▶ **TASK REQUIREMENTS**: Locate the line that contains "wrist: (136, 96)" in the entries below, then repeat it and every following line through the line that contains "ring tip: (64, 115)", exactly, and no others.

▶ **THE DATA**:
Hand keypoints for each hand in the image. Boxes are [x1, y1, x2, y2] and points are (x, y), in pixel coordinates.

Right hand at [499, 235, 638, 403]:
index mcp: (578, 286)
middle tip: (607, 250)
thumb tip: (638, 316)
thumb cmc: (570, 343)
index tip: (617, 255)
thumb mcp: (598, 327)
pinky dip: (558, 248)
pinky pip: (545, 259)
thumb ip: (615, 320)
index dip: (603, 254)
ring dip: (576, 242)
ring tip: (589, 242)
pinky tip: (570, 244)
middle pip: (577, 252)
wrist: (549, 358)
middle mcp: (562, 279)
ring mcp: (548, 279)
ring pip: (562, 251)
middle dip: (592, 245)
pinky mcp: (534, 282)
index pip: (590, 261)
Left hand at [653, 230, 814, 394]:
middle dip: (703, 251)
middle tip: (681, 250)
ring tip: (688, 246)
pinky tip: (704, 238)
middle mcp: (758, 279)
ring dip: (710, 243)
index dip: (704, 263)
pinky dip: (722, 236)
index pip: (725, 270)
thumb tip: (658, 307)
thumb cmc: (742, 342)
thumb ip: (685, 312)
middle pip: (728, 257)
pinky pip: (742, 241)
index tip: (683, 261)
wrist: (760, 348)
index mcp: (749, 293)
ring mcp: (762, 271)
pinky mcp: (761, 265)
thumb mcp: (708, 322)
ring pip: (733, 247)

* * *

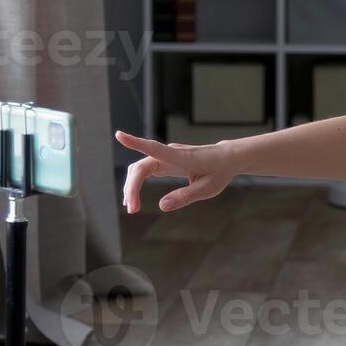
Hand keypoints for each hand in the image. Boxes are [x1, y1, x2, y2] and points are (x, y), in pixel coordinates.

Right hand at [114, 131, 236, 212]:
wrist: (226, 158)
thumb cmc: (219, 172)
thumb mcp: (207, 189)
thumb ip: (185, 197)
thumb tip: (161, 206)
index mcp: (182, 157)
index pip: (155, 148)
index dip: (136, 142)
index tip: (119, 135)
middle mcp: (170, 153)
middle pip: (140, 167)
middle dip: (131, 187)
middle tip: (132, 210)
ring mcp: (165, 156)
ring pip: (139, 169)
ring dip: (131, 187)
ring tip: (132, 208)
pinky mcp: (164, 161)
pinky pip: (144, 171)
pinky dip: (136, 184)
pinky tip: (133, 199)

...

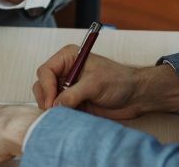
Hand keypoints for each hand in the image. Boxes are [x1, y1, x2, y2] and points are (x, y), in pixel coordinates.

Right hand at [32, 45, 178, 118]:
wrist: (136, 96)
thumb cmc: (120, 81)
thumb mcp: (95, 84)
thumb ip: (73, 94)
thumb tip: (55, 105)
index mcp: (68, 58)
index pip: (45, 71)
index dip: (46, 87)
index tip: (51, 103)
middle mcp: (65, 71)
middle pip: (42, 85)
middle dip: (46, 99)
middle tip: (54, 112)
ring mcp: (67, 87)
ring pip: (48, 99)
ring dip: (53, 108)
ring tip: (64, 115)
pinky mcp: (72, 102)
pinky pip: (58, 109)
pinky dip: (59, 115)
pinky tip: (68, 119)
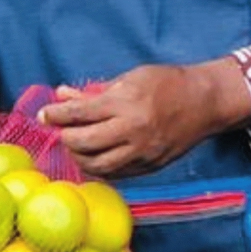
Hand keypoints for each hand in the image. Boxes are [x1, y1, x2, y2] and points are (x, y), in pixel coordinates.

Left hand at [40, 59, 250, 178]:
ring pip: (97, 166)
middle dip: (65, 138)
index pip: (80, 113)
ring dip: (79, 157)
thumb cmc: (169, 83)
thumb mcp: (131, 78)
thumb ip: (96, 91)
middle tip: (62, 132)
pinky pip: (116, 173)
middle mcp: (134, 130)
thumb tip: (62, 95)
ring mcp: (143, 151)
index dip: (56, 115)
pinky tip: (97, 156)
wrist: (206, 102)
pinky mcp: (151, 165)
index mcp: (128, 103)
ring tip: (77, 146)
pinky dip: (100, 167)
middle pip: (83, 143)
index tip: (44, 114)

▶ **PROBLEM SOLUTION**:
wrist: (136, 96)
thumb cmc: (120, 81)
thumb mcp: (95, 84)
thumb ip: (73, 94)
thumb tip: (55, 105)
index mcp: (68, 58)
index pip: (45, 71)
index dip: (46, 87)
index tip: (51, 103)
middle mcp: (65, 71)
middle pip: (42, 85)
middle dip: (46, 99)
middle tip: (54, 112)
ring mcp: (67, 87)
ring pip: (48, 99)
ring dip: (53, 108)
ring tip: (64, 115)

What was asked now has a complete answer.